Council Bluffs native and current Sioux City resident Jack Weiss creates sculptures out of ceramics, chicken wire and other odds and ends.
He is currently finishing up a degree in studio art at Morningside College, where he also swims competitively.
You can currently find some of his sculptures and pottery at Hardline Coffee Company (611 Fifth St.), a business owned by his girlfriend, Nisa Salmen.
His work can also be found on Facebook and Instagram @worksbyweiss
Weekender: When and how did you initially start creating art?
Weiss: “I’ve always created art, but I took it more seriously during my senior year of high school when I decided to potentially start studying art. That is when I started taking myself as an artist and the process more seriously.”
Weekender: Why is art important to you? Why do you create?
Weiss: “For a long time I used it as a sort of outlet for my emotions. Eventually I started to enjoy the process of making anything; whether it is for crafts or trying to execute some idea.”
Weekender: What inspires you to create?
Weiss: “A lot. I really enjoy music; it inspires me heavily. Other artists, my professors, my friends, lying in bed…when I’m lying in bed a lot of ideas go across my brain. Nature sometimes inspires me, as well.”
Weekender: Do you have any artistic influences?
Weiss: “John Bowitz…I was going to ask if you were related to him, but I don’t think so. Jun Kaneko; he’s an artist based in Omaha who is heavily into ceramics…he’s pretty cool. I also have to give attention to my sweet friend Amy Foltz.”
Weekender: What are your preferred mediums?
Weiss: “Ceramics…so clay. A lot of industrial grade material. I have a piece called ‘Nine to Five’ and I made it out of a piece of housing insulation. I just carved into it and used relief. I also use plaster and chicken wire. Another thing I do is I torch and burn wood.”
Weekender: What are some of your favorite subject matters to create?
Weiss: “So, for a long time I used to view art as representational and how well I could copy an image. With studying and finding my own process I realized I like to do representational work and add my own twist or concept to it…like destroying a hand or torching a maple seed. I like a lot of conceptual work.
Weekender: What makes you different from other artists?

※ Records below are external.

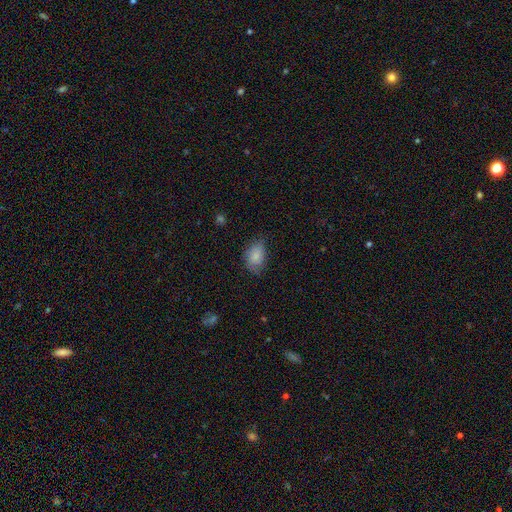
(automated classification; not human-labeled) Smooth or featured? smooth (81%)
How rounded? in between (86%)
Merging? none (58%)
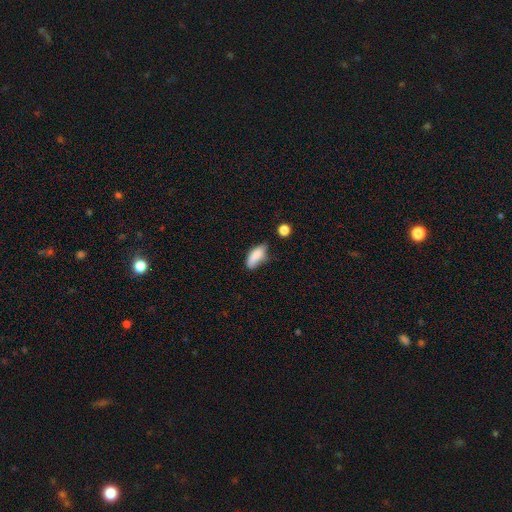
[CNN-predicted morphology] A smooth galaxy with no disk features (80%) that is in between round and cigar-shaped (78%). Merging: none (41%).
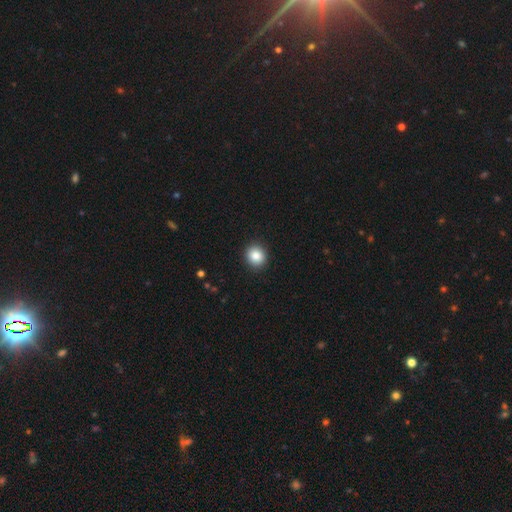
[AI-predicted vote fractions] A smooth galaxy with no disk features (86%) that is round (85%). Merging: none (92%).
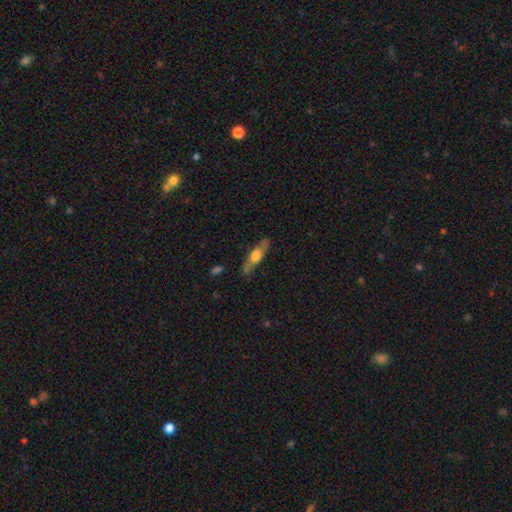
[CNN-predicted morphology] This is possibly a featured or disk galaxy (47%). Merging: likely none (71%).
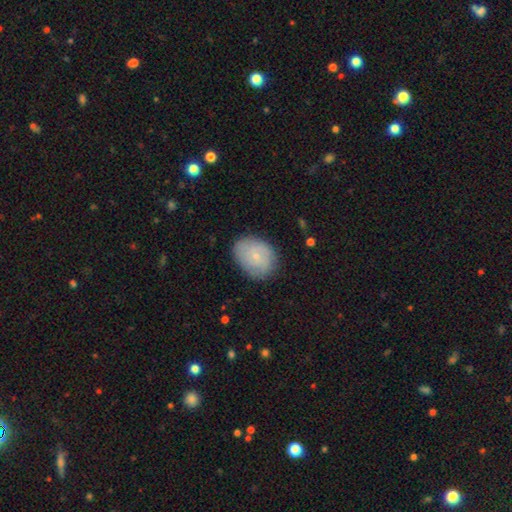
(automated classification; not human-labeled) Smooth or featured?
  - smooth: 52% *
  - featured or disk: 41%
  - star or artifact: 8%
How rounded?
  - in between: 60% *
  - round: 39%
  - cigar-shaped: 1%
Merging?
  - none: 79% *
  - minor disturbance: 15%
  - major disturbance: 4%
  - merger: 1%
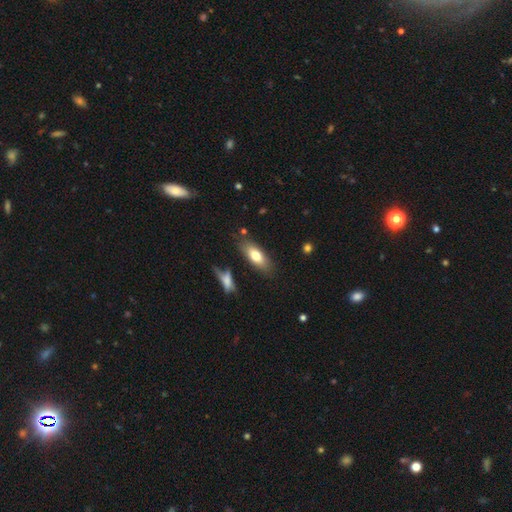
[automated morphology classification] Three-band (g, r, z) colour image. It shows a smooth galaxy with no disk features (73%) that is in between round and cigar-shaped (74%). Merging: none (79%).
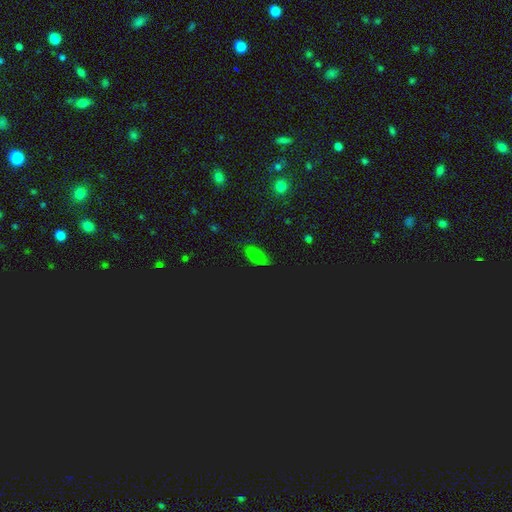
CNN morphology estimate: smooth 58%, star or artifact 34%, featured or disk 7%. Down the decision tree: how rounded — in between (88%); merging — none (72%).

Weiss: “Probably my approach to art. I don’t necessarily seek a lot of trendy styles or what pleases my audience. I like to do things my way as long as I’m trying to execute some process. Maybe even the medium I’m using makes me different.”
Weekender: What is your creative process?

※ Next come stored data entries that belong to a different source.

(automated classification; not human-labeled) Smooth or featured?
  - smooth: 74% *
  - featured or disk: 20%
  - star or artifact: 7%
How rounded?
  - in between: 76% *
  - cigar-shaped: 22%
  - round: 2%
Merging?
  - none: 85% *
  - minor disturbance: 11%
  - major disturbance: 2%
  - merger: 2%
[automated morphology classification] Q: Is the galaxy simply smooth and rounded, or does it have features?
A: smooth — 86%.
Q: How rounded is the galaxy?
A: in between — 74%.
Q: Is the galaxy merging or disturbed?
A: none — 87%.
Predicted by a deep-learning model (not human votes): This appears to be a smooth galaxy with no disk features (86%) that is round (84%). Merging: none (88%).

Weiss: “It kind of depends. I also throw pottery. It (the creative process) kind of changes with every pot I throw. When it comes to a sculpture, I just go on a whim. I just get a certain material that I want to create the piece out of and I stare at it for a while and ideas start coming to me. I then start to see something within the material. I sometimes experiment with paints on my sculptures. It varies per piece.”
Weekender: Do you sell your pieces and do gallery shows? Do you find it hard to sell your originals?
Weiss: “I have online galleries through Facebook and Instagram, as well as a website. I currently have a student show at Morningside College, and next year I’ll have my alumni show. From here and there, I’ll seek interest in whatever gallery that would be interested in showing my stuff. I sell my pottery through Facebook, Instagram and Etsy. I’m currently upping my stock for spring. It is very hard to let go of originals. As far as series go, it is a little bit easier to let go, but things like my ‘Nine to Five’ piece and my ‘Bloodhound Dog’ mean a lot more to me. Some things I’m just ready to let go.”
Weekender: What kind of mindset do you have to be in to create?
Weiss: “I really like being in a good mood, listening to funk and jazz. It gets me into a carefree attitude to create. Creating in negative head-spaces is always nice because I tend to focus more because sometimes I get caught up in dancing when my music is on and I’ll mess up or something.”
Weekender: What is your ultimate goal as an artist?
Weiss: “Ultimately, I guess it varies. As a living, I would like to make money by selling pottery. As a goal, I would like to grow and learn. I don’t want to hit a point in my career where I make a masterpiece and say to myself it’s the greatest thing I’ve ever created. Eventually I want to embody some sort of style where someone looks at it and thinks, ‘That’s from Jack.’